=== EXCERPT ===
The language of visual transfiguration of Roca Bon.
After gaining a firm command of the methods of creating Christian iconography and altarpieces and after passing through the dominant leading art movements of the 20th century, the spiritual qualities of Roca Bon’s visual language once again has gained the transfigurative strength of an icon.
Evolving towards an art of mystical space, which invites to meditation, silence, the search for spiritual reality…., the artist attempts through his language of geometric abstraction to usher us into a metaphysical realm.


Distinguishing features

Altarpieces and mural paintings forged his artistic roots.

His first teachers: His own father, the painter Fernando Roca Guillemi (awarded third prize for sketching by the City of Paris in 1913) and the altarpiece painter Jordi Aluma.
His challenge: The eternal search of both physical and metaphysical reality. His brush extracts the transcendental aspects of common things, expressing the inexpressible, painting the silence, empowering the senses, not obliging them.

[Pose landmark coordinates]

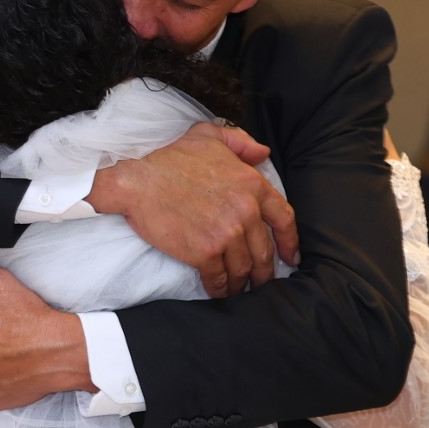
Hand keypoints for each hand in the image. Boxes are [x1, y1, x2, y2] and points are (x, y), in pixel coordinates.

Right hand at [88, 122, 299, 297]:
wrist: (137, 183)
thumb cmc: (170, 159)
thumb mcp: (209, 136)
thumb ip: (240, 142)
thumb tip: (263, 152)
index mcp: (252, 184)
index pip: (284, 219)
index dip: (290, 242)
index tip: (290, 257)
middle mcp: (245, 211)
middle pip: (264, 251)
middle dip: (264, 271)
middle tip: (261, 281)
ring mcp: (226, 234)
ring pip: (243, 269)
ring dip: (242, 283)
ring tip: (238, 289)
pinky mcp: (205, 253)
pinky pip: (220, 279)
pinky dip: (220, 289)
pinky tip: (218, 291)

=== COMPLETE THE FOLLOWING ===
**1)** Copy the stretch of the passage on Roca Bon's art from "Evolving towards an" through "a metaphysical realm.", word for word.
**2)** Extend the passage on Roca Bon's art, picking up after its final sentence.

=== YOUR RESPONSES ===
**1)**
Evolving towards an art of mystical space, which invites to meditation, silence, the search for spiritual reality…., the artist attempts through his language of geometric abstraction to usher us into a metaphysical realm.

**2)**
His passion: Geometry, because “it is the foundation of civilization, the beginning of everything”.

“Geometry is like a calligraphy that cannot be read in a literary manner but which induces a state of serenity and relaxation conducive to knowledge”.

His originality: To embrace painting without limits in order to express the universal by capturing the timeless values.

His focus: Autobiographical painting. Genre, still lifes, urban landscapes, personal experiences giving each an ethereal breath.


His work

The present work of Roca Bon maintains harmony, equilibrium, and order; although his palette has darkened, he continues to maintain the optimistic breath that characterizes all his paintings. Roca Bon is now immersed in a search for a perspective which creates a deep and unique metaphysical atmosphere in each composition.

Even when he paints a landscape he subjects it to his transforming alchemy. In art if one wishes to progress, the passion for nature must be controlled. A rock will remain a rock if the hand of man does not intervene.

A contemporary iconography. The foundation of the icon is geometry, therefore his present work could be defined as a contemporary iconography.

An icon appears concrete, anti romantic, plain, simple, but it hides a meaning. One must know how to decipher the mysteries it conceals. The icon’s settings always appear flat and it’s perspective non realistic but in fact it has depth. Imagery expression is neither happy nor sad, (an indispensable feature for mystical or a spiritual art); it is simply serene.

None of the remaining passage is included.